Copy down every line of the listing below word for word, leaving the pictures out.

+ + + + +

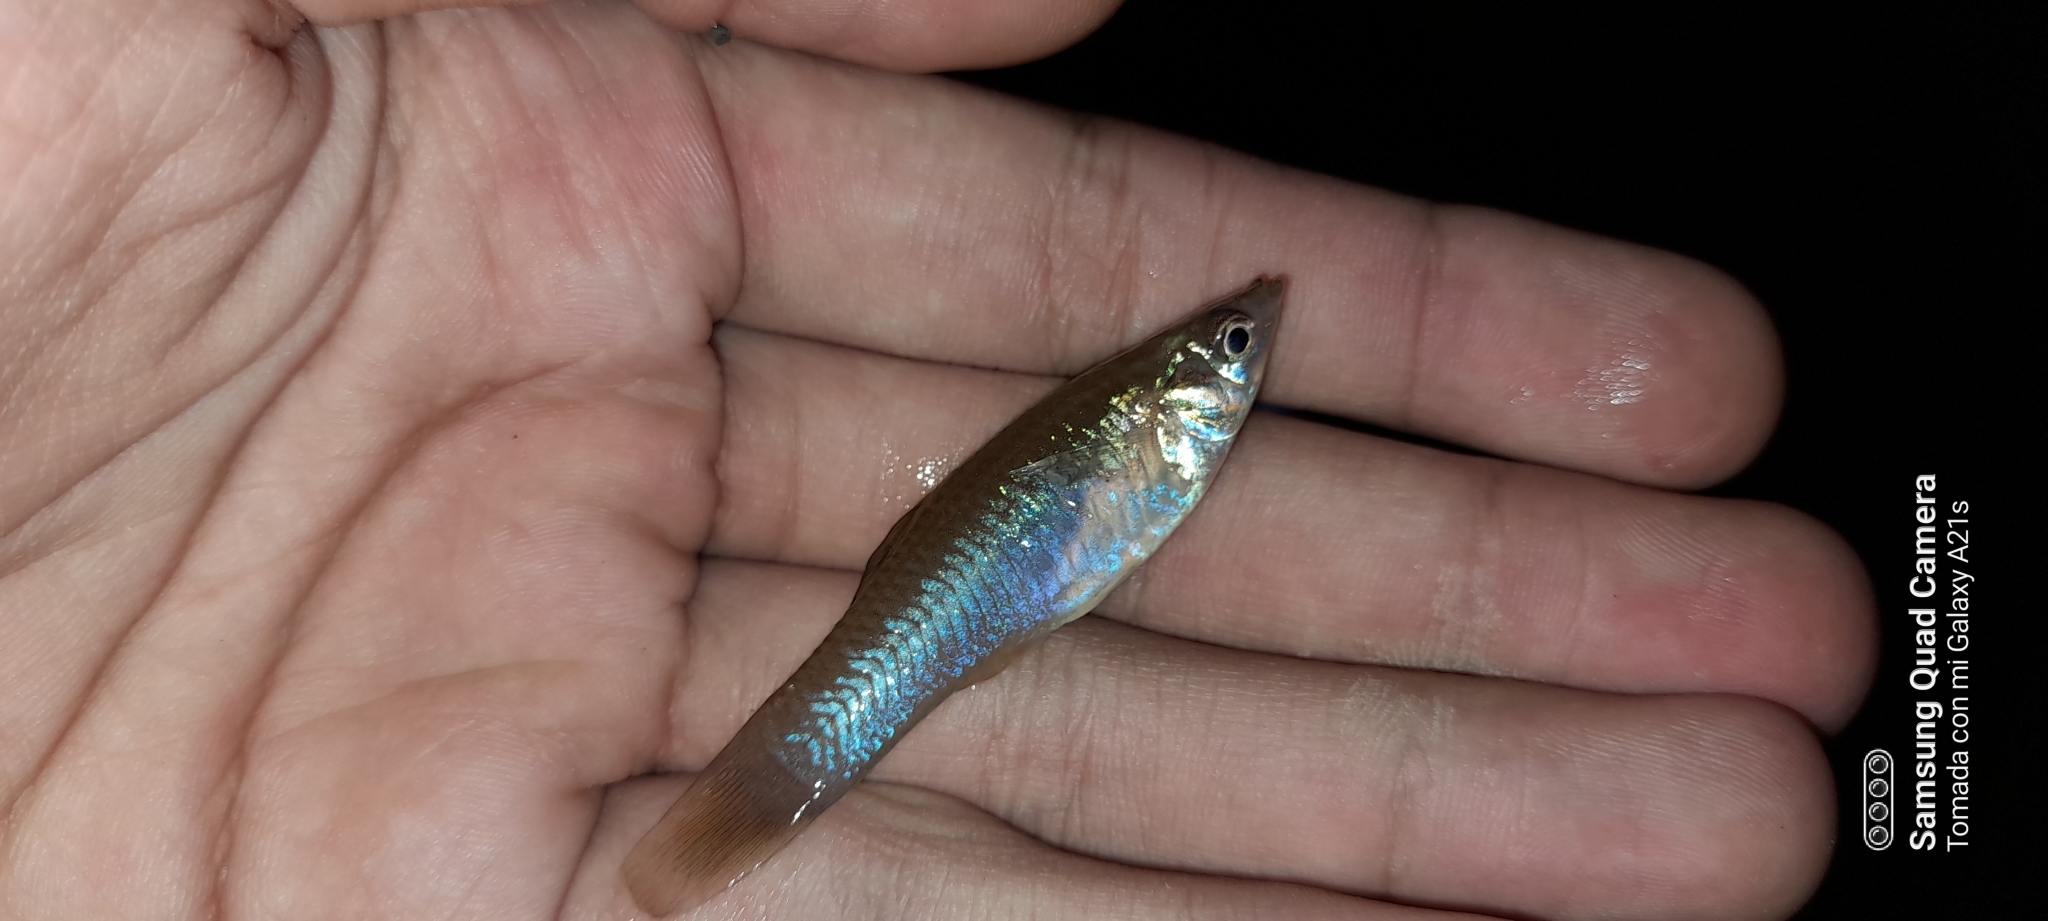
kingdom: Animalia
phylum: Chordata
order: Cyprinodontiformes
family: Poeciliidae
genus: Poecilia
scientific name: Poecilia gillii
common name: Gill's molly
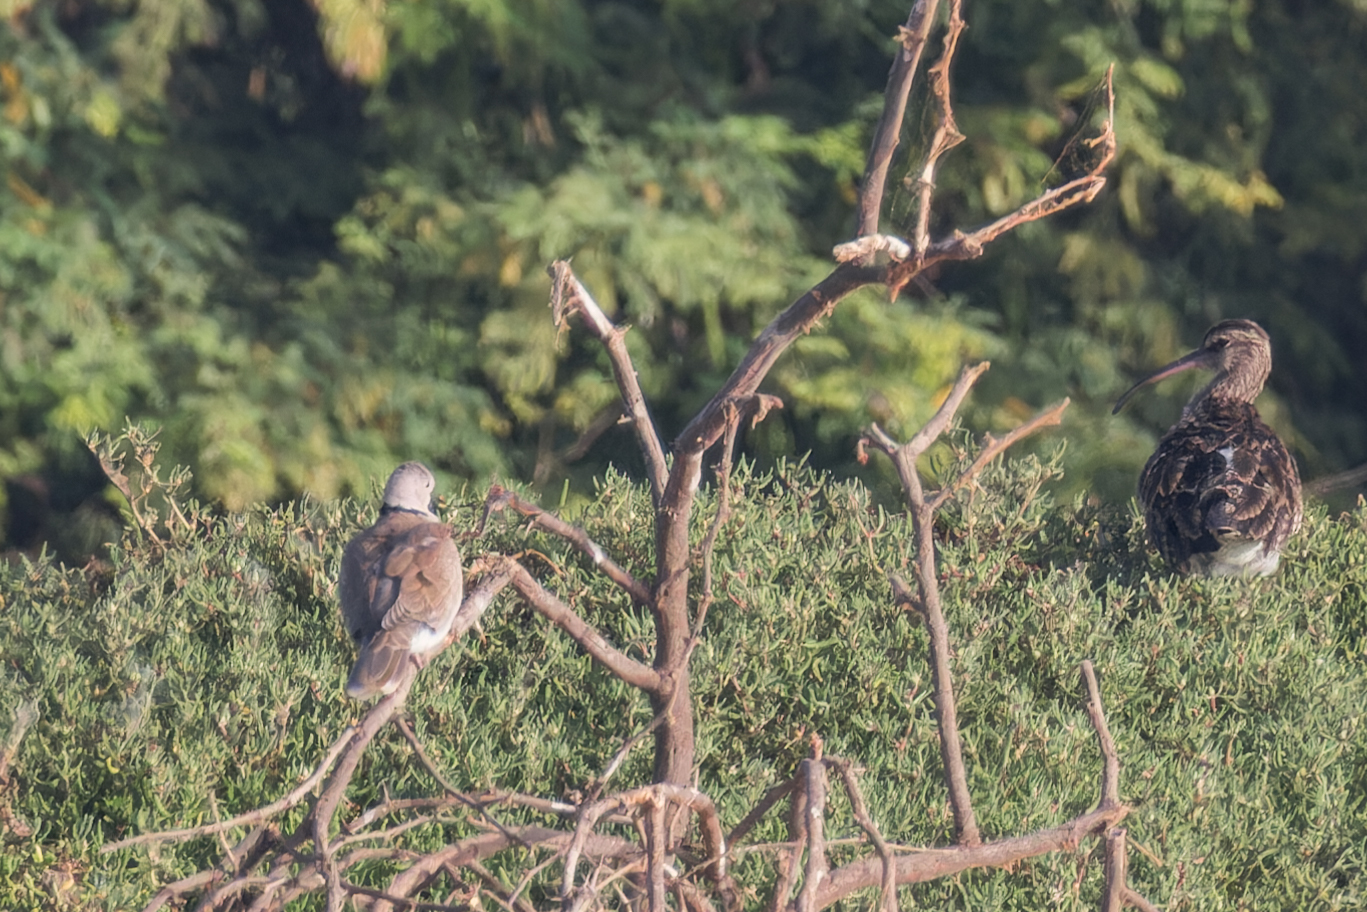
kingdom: Animalia
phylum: Chordata
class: Aves
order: Columbiformes
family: Columbidae
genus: Streptopelia
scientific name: Streptopelia decaocto
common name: Eurasian collared dove
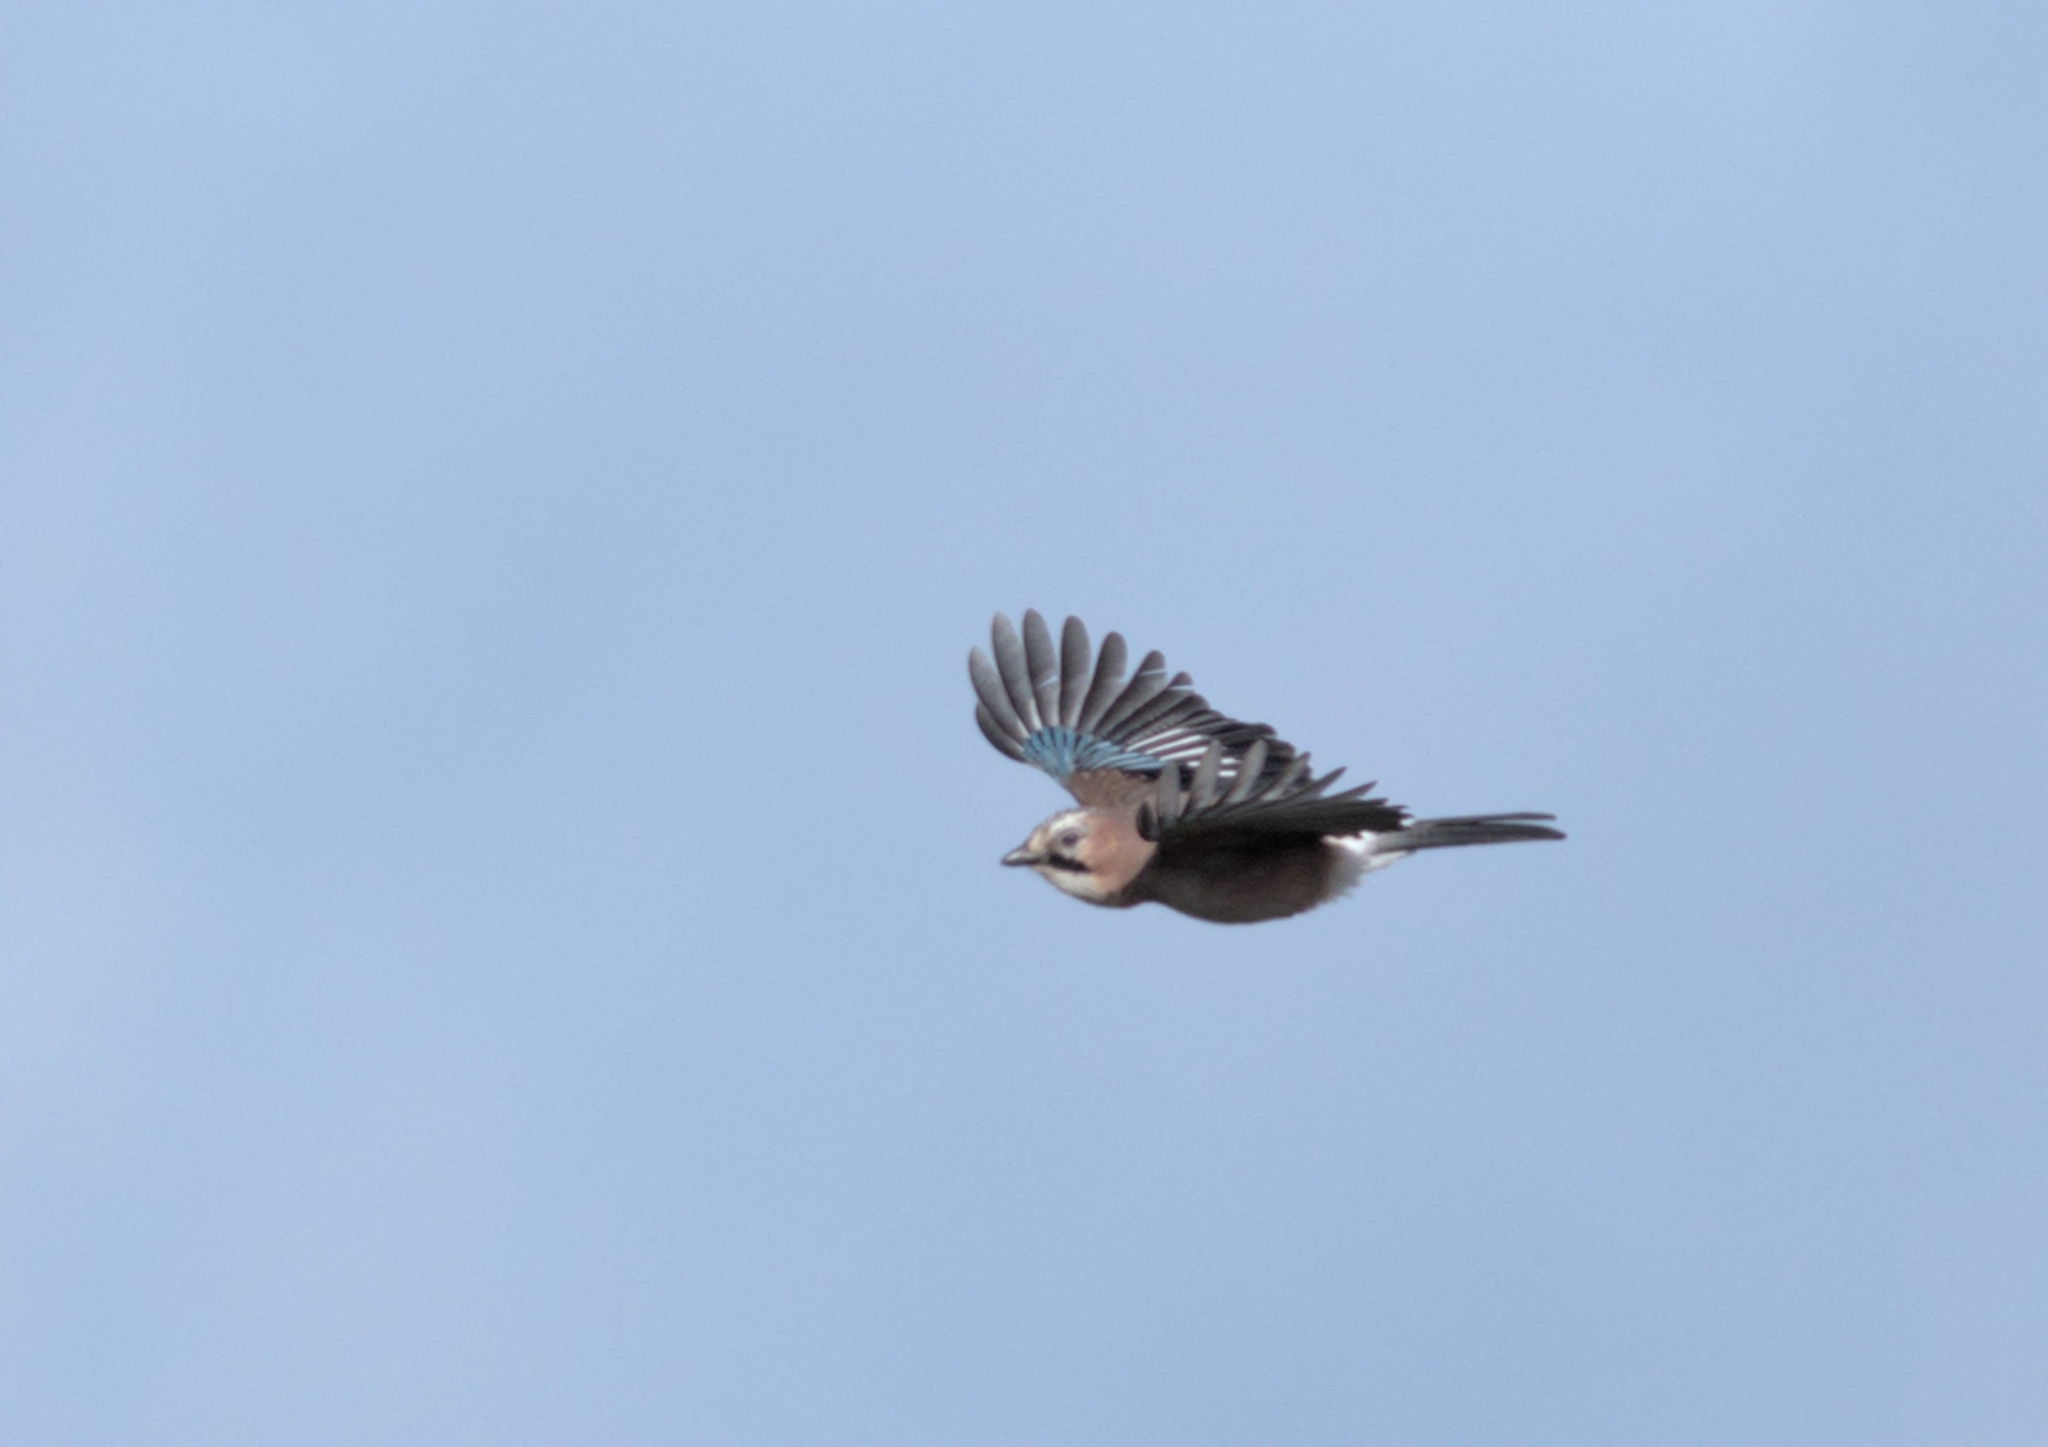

+ + + + +

__EXERCISE SOLUTION__
kingdom: Animalia
phylum: Chordata
order: Cyprinodontiformes
family: Poeciliidae
genus: Poecilia
scientific name: Poecilia gillii
common name: Gill's molly
kingdom: Animalia
phylum: Chordata
class: Aves
order: Columbiformes
family: Columbidae
genus: Streptopelia
scientific name: Streptopelia decaocto
common name: Eurasian collared dove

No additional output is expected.